[Plain-text document sources]
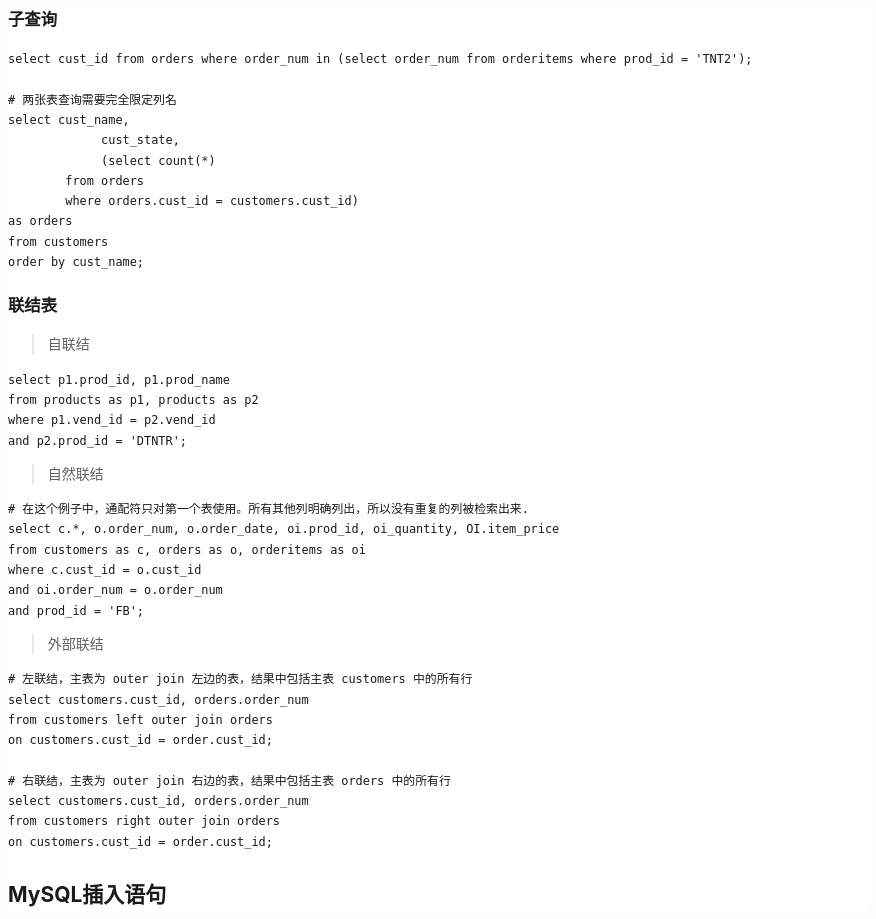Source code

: 
### 子查询

```mysql
select cust_id from orders where order_num in (select order_num from orderitems where prod_id = 'TNT2');

# 两张表查询需要完全限定列名
select cust_name,
			 cust_state,
			 (select count(*)
        from orders
        where orders.cust_id = customers.cust_id)
as orders
from customers
order by cust_name;
```

### 联结表

> 自联结

```mysql
select p1.prod_id, p1.prod_name 
from products as p1, products as p2
where p1.vend_id = p2.vend_id
and p2.prod_id = 'DTNTR';
```

> 自然联结

```mysql
# 在这个例子中，通配符只对第一个表使用。所有其他列明确列出，所以没有重复的列被检索出来.
select c.*, o.order_num, o.order_date, oi.prod_id, oi_quantity, OI.item_price
from customers as c, orders as o, orderitems as oi
where c.cust_id = o.cust_id
and oi.order_num = o.order_num
and prod_id = 'FB';
```

> 外部联结

```mysql
# 左联结，主表为 outer join 左边的表，结果中包括主表 customers 中的所有行
select customers.cust_id, orders.order_num
from customers left outer join orders
on customers.cust_id = order.cust_id;

# 右联结，主表为 outer join 右边的表，结果中包括主表 orders 中的所有行
select customers.cust_id, orders.order_num
from customers right outer join orders
on customers.cust_id = order.cust_id;
```

## MySQL插入语句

■ **What you should do**: If an entry holds a picture, skip the picture and print the rest of the data exactly.

■ **Exercise result**:
Source code

: 
### 子查询

```mysql
select cust_id from orders where order_num in (select order_num from orderitems where prod_id = 'TNT2');

# 两张表查询需要完全限定列名
select cust_name,
			 cust_state,
			 (select count(*)
        from orders
        where orders.cust_id = customers.cust_id)
as orders
from customers
order by cust_name;
```

### 联结表

> 自联结

```mysql
select p1.prod_id, p1.prod_name 
from products as p1, products as p2
where p1.vend_id = p2.vend_id
and p2.prod_id = 'DTNTR';
```

> 自然联结

```mysql
# 在这个例子中，通配符只对第一个表使用。所有其他列明确列出，所以没有重复的列被检索出来.
select c.*, o.order_num, o.order_date, oi.prod_id, oi_quantity, OI.item_price
from customers as c, orders as o, orderitems as oi
where c.cust_id = o.cust_id
and oi.order_num = o.order_num
and prod_id = 'FB';
```

> 外部联结

```mysql
# 左联结，主表为 outer join 左边的表，结果中包括主表 customers 中的所有行
select customers.cust_id, orders.order_num
from customers left outer join orders
on customers.cust_id = order.cust_id;

# 右联结，主表为 outer join 右边的表，结果中包括主表 orders 中的所有行
select customers.cust_id, orders.order_num
from customers right outer join orders
on customers.cust_id = order.cust_id;
```

## MySQL插入语句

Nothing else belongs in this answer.